Focusing On Family Law – And You
The family home is the most valuable asset that many California couples own. Real estate of any kind is not cheap these days, especially in California. As a result, most people have a mortgage to finance the purchase of their home.
What happens to the family home and its mortgage when a married couple decides to divorce?
Mortgages and divorce
In reality, there are typically only a few limited options for divorcing spouses who find themselves in this situation.
The first and probably the easiest option for divorcing couples is to sell the home and split the profit.
However, our readers in California probably know that in today’s real estate climate that option could be easier said than done. The once red-hot housing market has cooled over the past few years, and selling property isn’t easy these days, and of course there may be sentimental and logistical elements to consider with this option.

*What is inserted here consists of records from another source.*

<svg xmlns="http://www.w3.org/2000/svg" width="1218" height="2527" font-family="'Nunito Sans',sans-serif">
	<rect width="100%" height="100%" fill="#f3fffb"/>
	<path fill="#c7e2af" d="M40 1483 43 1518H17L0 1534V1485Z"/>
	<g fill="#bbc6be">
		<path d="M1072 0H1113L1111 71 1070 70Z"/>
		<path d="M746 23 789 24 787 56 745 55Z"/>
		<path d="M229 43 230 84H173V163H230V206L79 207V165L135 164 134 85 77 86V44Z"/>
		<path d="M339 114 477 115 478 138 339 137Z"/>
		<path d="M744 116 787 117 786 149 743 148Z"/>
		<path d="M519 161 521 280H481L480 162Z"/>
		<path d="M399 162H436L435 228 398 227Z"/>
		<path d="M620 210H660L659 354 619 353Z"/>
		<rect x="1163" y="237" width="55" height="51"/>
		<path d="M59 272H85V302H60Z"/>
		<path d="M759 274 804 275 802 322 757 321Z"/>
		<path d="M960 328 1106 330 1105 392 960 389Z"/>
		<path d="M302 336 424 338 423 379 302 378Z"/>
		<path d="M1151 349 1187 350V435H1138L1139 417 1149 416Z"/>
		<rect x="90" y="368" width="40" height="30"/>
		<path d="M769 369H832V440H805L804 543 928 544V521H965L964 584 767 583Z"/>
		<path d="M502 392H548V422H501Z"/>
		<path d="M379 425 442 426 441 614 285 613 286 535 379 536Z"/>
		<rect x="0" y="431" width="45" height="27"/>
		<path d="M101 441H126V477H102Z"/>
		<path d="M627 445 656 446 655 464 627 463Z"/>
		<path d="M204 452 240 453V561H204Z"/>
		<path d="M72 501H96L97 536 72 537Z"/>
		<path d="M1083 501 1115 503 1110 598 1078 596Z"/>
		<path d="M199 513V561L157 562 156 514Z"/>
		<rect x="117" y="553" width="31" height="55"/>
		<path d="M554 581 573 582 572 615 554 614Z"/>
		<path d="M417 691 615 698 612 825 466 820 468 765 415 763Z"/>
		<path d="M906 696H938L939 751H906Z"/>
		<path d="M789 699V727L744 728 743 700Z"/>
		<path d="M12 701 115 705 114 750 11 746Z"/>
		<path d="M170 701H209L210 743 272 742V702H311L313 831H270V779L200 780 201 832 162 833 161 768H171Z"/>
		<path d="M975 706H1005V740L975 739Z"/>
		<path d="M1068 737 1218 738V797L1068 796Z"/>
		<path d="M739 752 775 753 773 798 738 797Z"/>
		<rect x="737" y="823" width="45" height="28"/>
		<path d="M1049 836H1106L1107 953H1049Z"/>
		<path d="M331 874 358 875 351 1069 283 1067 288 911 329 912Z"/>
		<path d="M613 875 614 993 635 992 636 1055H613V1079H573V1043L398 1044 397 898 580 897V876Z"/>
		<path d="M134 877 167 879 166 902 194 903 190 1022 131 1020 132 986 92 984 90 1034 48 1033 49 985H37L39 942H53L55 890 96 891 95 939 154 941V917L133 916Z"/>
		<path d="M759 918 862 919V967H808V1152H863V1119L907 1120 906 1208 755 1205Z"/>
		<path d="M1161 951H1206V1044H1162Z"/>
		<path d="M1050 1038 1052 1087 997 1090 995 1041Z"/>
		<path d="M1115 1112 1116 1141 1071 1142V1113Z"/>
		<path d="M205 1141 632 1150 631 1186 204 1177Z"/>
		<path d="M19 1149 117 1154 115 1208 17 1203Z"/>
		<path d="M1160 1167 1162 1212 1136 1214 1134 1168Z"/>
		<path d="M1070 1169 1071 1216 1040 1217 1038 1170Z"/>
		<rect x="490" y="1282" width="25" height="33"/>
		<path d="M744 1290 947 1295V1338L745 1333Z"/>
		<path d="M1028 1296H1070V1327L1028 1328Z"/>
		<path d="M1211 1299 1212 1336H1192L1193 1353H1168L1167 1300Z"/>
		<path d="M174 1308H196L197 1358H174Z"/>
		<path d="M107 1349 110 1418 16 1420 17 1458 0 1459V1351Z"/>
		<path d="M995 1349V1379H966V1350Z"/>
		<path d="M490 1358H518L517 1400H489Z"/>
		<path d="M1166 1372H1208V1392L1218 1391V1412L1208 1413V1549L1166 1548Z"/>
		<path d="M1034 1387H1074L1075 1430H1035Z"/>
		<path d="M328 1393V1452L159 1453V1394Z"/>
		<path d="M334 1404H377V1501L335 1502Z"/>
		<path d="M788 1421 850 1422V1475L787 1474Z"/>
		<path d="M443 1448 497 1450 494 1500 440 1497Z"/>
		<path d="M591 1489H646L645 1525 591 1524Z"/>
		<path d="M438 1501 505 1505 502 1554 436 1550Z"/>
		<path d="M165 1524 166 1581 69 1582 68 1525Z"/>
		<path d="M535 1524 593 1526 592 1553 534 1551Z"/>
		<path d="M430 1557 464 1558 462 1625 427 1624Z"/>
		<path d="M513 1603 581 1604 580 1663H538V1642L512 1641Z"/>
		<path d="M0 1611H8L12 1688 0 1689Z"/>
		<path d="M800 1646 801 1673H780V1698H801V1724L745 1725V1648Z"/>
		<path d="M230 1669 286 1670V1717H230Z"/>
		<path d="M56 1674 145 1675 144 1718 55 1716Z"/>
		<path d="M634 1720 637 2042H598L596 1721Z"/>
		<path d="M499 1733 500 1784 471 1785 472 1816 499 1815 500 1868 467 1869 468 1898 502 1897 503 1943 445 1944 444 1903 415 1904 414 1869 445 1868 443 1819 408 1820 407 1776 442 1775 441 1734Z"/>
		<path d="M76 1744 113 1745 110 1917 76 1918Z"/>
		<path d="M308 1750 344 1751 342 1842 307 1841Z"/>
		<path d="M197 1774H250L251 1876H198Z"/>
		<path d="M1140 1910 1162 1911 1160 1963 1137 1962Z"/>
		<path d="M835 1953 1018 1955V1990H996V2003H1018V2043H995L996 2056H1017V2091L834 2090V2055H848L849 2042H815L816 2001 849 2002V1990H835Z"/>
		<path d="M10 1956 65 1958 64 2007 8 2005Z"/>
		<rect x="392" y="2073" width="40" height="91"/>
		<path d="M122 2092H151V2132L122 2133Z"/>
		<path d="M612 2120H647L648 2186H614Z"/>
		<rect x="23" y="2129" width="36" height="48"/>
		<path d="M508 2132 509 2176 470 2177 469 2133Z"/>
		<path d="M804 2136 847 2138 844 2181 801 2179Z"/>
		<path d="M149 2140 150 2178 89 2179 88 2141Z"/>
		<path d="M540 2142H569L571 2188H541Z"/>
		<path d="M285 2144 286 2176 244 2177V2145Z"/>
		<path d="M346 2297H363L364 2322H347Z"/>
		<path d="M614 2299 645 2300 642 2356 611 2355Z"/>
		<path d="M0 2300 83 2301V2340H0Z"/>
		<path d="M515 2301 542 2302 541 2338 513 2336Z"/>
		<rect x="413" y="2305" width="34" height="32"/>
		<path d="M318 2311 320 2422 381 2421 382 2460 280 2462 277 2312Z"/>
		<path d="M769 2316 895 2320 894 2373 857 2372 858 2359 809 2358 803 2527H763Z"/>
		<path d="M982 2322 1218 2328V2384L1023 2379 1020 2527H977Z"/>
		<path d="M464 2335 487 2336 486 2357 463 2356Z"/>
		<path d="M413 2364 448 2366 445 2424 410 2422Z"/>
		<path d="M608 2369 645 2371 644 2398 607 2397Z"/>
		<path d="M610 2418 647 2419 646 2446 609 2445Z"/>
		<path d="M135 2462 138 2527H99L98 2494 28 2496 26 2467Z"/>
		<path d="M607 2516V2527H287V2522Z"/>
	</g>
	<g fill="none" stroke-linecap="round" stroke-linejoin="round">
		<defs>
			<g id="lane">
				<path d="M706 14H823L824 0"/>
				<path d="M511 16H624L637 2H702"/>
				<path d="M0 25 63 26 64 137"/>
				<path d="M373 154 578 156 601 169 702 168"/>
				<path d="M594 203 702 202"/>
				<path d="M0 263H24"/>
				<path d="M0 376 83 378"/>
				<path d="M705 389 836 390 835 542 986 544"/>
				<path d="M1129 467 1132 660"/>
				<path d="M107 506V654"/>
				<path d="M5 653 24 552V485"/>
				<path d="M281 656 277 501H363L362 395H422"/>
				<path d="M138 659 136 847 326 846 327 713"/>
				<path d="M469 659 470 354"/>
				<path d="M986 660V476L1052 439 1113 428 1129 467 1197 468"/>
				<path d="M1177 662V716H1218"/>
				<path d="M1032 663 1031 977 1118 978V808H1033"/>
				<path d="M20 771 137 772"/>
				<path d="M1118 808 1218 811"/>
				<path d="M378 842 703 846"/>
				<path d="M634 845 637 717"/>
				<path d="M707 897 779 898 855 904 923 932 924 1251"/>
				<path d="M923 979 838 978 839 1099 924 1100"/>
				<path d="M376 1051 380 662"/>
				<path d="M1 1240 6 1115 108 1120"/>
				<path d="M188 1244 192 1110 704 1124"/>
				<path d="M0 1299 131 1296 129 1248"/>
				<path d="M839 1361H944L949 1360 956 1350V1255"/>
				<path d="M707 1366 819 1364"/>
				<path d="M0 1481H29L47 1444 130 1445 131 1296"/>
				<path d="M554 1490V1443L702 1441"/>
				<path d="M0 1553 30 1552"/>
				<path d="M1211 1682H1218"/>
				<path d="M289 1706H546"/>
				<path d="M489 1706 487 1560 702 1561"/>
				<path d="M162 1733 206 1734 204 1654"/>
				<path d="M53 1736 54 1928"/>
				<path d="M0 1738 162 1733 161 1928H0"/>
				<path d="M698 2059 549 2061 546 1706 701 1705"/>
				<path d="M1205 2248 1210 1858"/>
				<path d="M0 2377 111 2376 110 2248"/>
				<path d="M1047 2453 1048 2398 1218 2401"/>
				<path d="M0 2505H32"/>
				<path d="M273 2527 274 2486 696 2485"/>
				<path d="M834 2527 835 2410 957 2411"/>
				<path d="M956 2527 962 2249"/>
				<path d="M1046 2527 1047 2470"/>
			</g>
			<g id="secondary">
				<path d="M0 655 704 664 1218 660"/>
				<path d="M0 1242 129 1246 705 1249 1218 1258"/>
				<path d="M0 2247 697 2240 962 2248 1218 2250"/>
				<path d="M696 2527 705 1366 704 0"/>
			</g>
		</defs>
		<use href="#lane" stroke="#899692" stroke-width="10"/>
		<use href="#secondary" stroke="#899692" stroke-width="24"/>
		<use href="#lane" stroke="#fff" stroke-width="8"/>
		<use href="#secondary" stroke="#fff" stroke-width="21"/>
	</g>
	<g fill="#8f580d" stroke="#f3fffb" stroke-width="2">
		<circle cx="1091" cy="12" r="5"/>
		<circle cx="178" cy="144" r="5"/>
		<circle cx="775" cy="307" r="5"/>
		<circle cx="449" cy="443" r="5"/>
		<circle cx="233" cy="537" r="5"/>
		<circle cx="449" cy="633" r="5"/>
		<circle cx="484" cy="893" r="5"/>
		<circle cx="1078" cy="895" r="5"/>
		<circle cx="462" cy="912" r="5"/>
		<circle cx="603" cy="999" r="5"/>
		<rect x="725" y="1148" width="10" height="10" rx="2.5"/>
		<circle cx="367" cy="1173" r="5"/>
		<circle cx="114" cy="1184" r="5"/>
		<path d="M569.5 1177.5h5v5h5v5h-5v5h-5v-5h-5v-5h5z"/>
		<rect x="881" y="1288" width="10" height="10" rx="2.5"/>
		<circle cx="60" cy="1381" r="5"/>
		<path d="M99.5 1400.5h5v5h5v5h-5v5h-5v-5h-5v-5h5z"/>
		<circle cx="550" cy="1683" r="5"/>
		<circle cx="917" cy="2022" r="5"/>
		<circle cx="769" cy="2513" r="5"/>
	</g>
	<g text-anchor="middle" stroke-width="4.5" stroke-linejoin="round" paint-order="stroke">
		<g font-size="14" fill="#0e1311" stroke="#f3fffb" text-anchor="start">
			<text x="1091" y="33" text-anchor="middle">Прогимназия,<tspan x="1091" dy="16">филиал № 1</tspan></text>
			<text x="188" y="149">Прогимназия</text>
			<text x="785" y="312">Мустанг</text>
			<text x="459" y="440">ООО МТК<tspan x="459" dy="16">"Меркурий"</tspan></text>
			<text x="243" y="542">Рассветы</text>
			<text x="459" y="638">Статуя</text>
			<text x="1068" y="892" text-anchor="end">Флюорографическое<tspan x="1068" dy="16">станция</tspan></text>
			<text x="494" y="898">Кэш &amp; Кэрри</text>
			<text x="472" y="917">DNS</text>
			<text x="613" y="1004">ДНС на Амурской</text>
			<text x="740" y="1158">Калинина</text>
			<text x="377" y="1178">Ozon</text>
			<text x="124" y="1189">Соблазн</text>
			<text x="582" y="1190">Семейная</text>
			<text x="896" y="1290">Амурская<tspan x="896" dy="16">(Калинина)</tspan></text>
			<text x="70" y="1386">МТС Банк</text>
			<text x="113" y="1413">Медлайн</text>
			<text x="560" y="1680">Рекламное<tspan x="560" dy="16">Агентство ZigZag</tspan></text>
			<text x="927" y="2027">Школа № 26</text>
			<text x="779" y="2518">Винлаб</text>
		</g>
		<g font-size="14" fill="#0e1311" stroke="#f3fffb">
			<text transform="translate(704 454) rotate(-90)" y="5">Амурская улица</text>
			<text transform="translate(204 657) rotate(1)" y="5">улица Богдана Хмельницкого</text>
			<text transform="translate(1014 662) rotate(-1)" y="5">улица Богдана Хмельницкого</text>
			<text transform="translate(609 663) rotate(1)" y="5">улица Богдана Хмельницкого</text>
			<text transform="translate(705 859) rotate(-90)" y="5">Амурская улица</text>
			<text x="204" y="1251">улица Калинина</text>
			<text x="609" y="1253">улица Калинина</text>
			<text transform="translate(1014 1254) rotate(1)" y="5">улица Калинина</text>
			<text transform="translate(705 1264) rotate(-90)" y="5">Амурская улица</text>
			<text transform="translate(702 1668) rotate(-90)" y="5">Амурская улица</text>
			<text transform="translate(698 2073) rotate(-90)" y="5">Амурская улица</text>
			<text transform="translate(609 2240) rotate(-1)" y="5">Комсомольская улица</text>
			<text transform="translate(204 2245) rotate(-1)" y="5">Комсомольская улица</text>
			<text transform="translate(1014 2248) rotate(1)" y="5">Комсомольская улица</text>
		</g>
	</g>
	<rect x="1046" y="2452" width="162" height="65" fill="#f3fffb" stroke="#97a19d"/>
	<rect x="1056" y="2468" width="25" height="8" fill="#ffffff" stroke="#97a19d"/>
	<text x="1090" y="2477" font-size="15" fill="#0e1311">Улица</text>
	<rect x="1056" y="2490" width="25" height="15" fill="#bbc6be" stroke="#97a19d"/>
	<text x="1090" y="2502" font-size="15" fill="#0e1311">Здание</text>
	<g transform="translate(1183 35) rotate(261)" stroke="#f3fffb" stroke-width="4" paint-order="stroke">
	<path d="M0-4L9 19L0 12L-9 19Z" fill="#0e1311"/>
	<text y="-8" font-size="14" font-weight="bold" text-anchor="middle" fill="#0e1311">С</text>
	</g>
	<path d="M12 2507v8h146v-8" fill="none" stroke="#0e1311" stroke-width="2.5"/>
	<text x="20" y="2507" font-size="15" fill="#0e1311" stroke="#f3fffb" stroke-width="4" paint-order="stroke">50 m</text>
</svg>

Another option is for one of the spouses to keep the home and, most likely, refinance the mortgage in their name only. However, the cost of this option can be prohibitive, especially with today’s higher interest rates.
Yet another option could prove more complicated: keeping the property as a jointly-owned asset by the divorced parties even in post-divorce life, and using the property as an investment.
This might be workable if the divorcing spouses are somewhat amicable but, in many divorce cases, that isn’t true.
Ultimately, finding a solution for dealing with the family home and mortgage is never easy, and recent events have made it more difficult. Homeowners going through a divorce should thoroughly examine all their property division options.